この橋は現役最古の道路橋だという。現存最古なら、大阪市鶴見区の緑地西橋(旧心斎橋)が明治6年、江東区にある八幡橋(旧弾正橋)が明治11年の架設だが、どちらも記念に保存されている状態だ。これに対して出島橋は、立体に見える路面標示「イメージハンプ」まで施されて活躍中である。明治23年の架橋当時は新川口橋として現在の玉江橋の東側にあったようだが、明治43年に出島橋の架け替えのため移設されたのである。
ピン接合とは、部材をボルトまたはリベットにより一点で接合することで、プラットトラスとは、斜材が逆ハの字に配置された橋の構造である。錬鉄とは、比較的軟らかく粘りがあって鍛造容易な鉄で、鋳鉄や鋼に比べて炭素含有量が少ない。
施工は日本土木会社である。この会社は、大倉財閥を築いた大倉喜八郎が、渋沢栄一や藤田伝三郎とともに明治20年に設立した。同25年に解散し、大倉土木組、大倉土木株式会社を経て、現在の大成建設に至っている。日本最古の道路橋から未来のオリンピックスタジアムまで、さすがに大成建設はいい仕事をしている。
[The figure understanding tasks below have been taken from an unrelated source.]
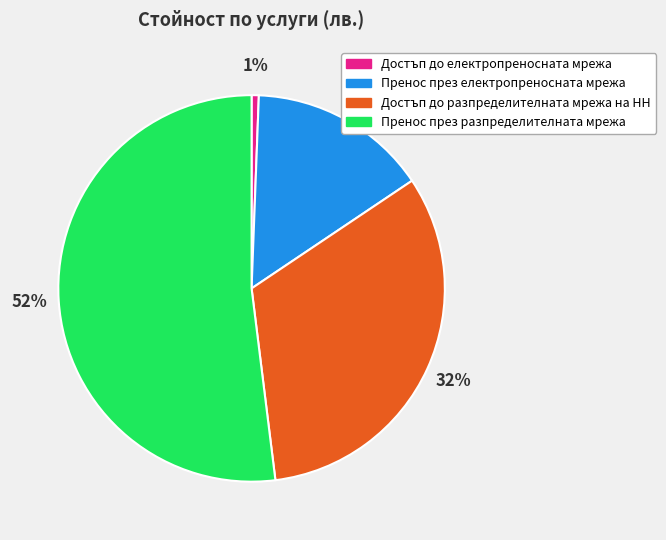

To the nearest percent, what portion does Достъп до разпределителната мрежа на НН represent?

32%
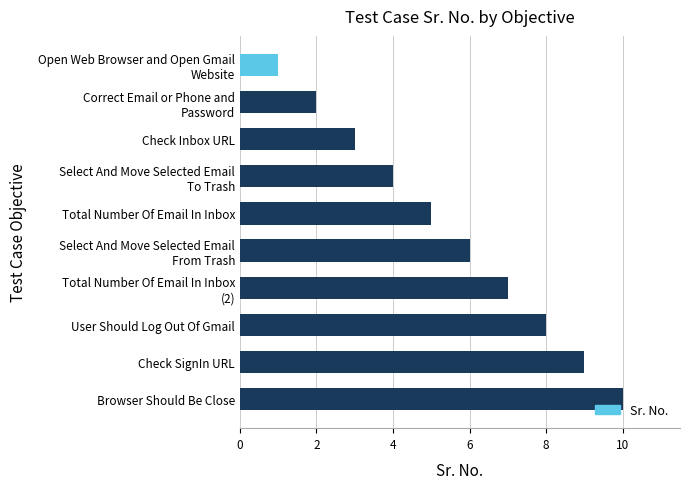

What is the average value?

6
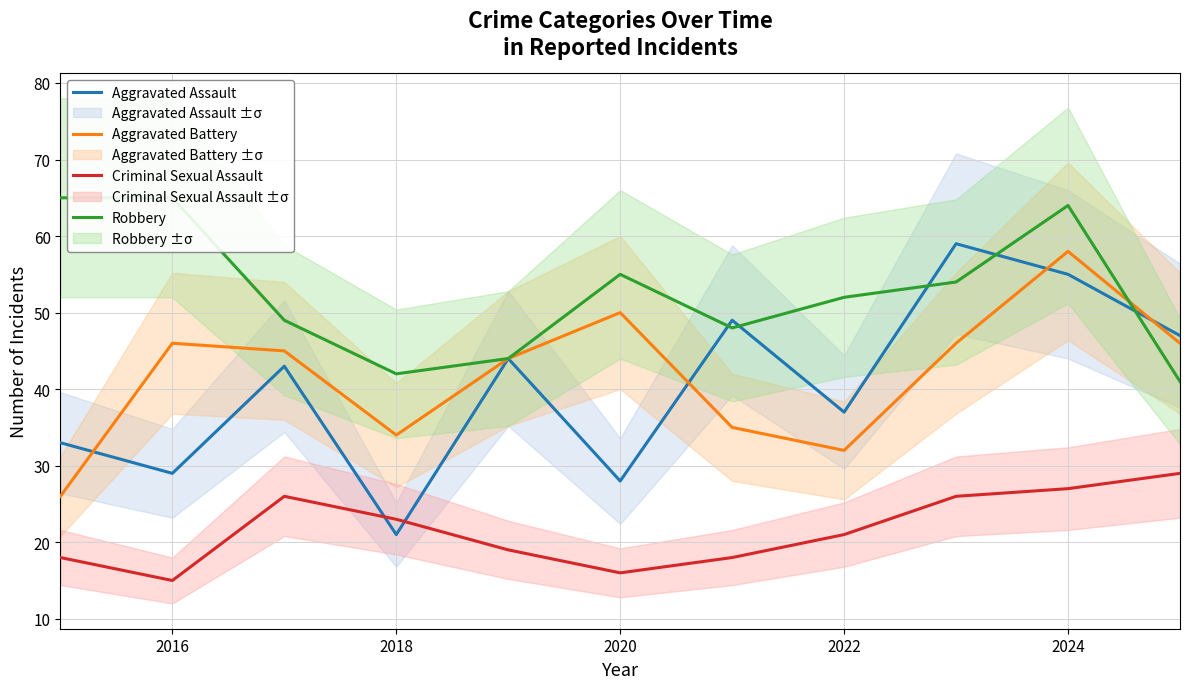

Which series has the widest spread of values?

Aggravated Assault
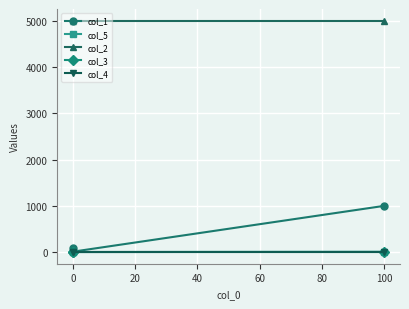

The col_3 series shows 0.0 at 0. True or false?

True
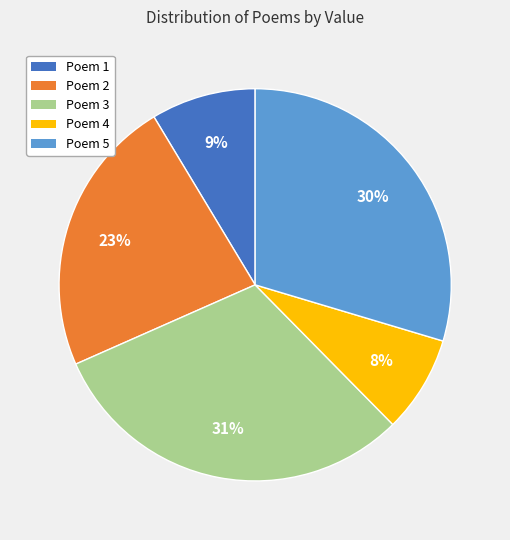

Do Poem 3 and Poem 4 together represent more than half of the pie?

No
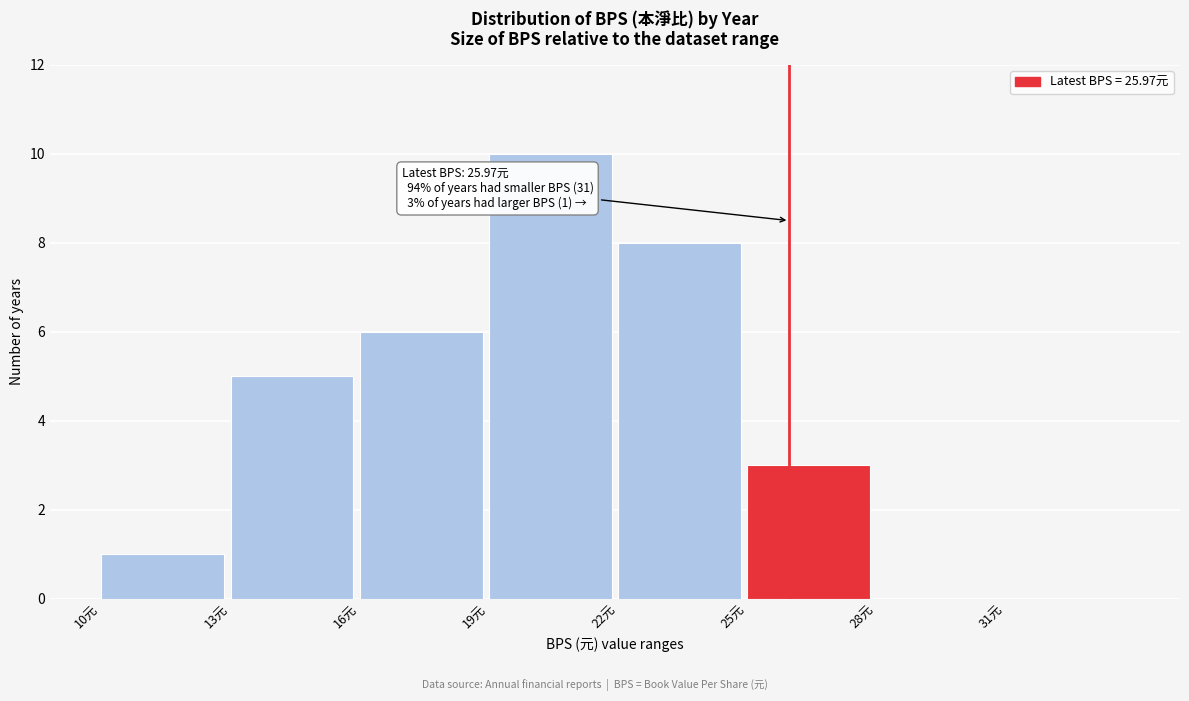

Reading left to right, extract all data points from this chart.

10元=1	13元=5	16元=6	19元=10	22元=8	25元=3	28元=0	31元=0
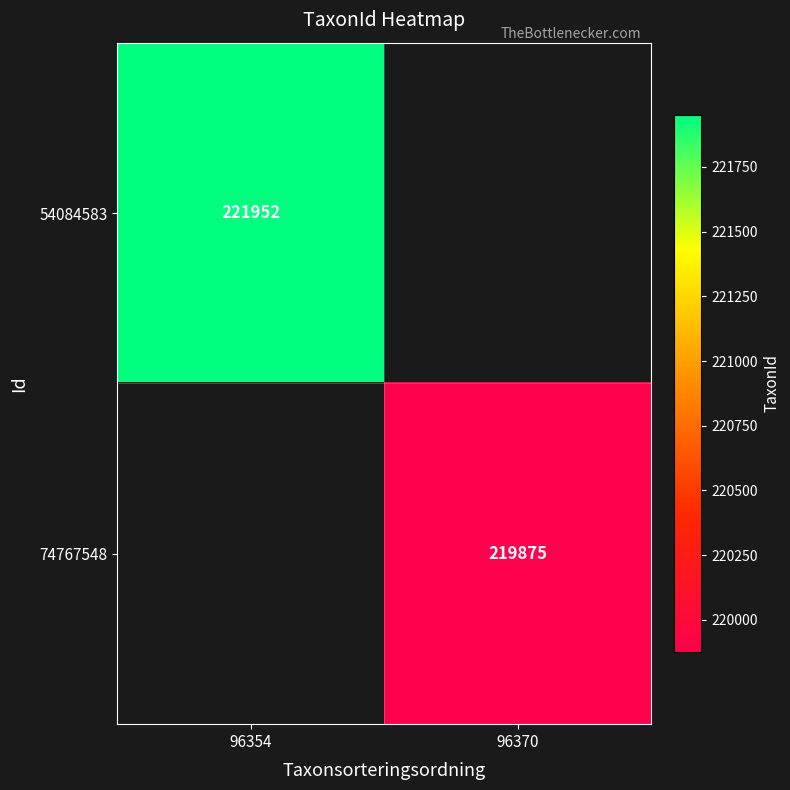

The 54084583 series shows 221952 at 96354. True or false?

True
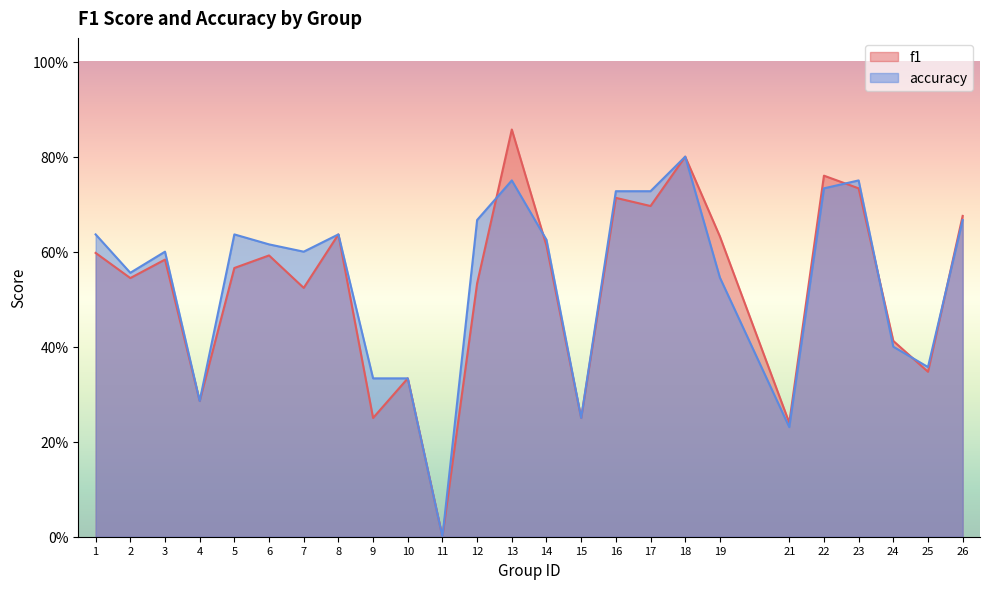

Does the chart display data point markers on the line(s)?

No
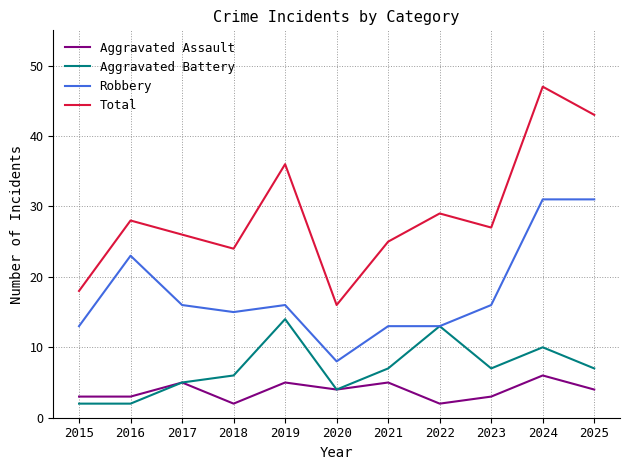

Is it true that Total equals 26 at 2017?

True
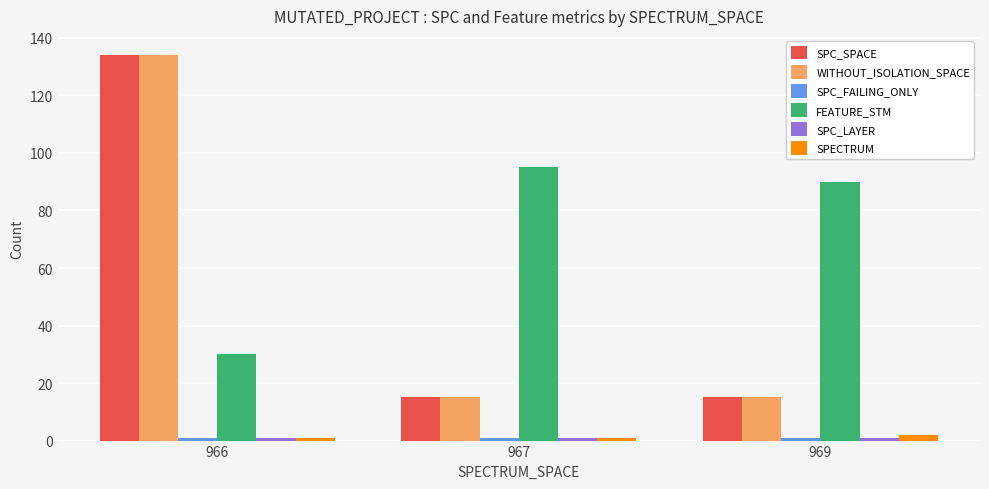

At which label is FEATURE_STM closest to 62?

969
オリンピック開催の可否判断は来春だそうだ。この冬に始まったコロナ流行は夏になれば収まるだろうとタカをくくっていたが、猛暑の中で汗を噴き出しながらマスクをする事態になった。時間が経過すれば何とかなるだろうという希望的観測は、けっこう儚いものだ。オリンピックスタジアムになろうがなるまいが将来、地図にも記憶にも残る競技場になることは確かだろう。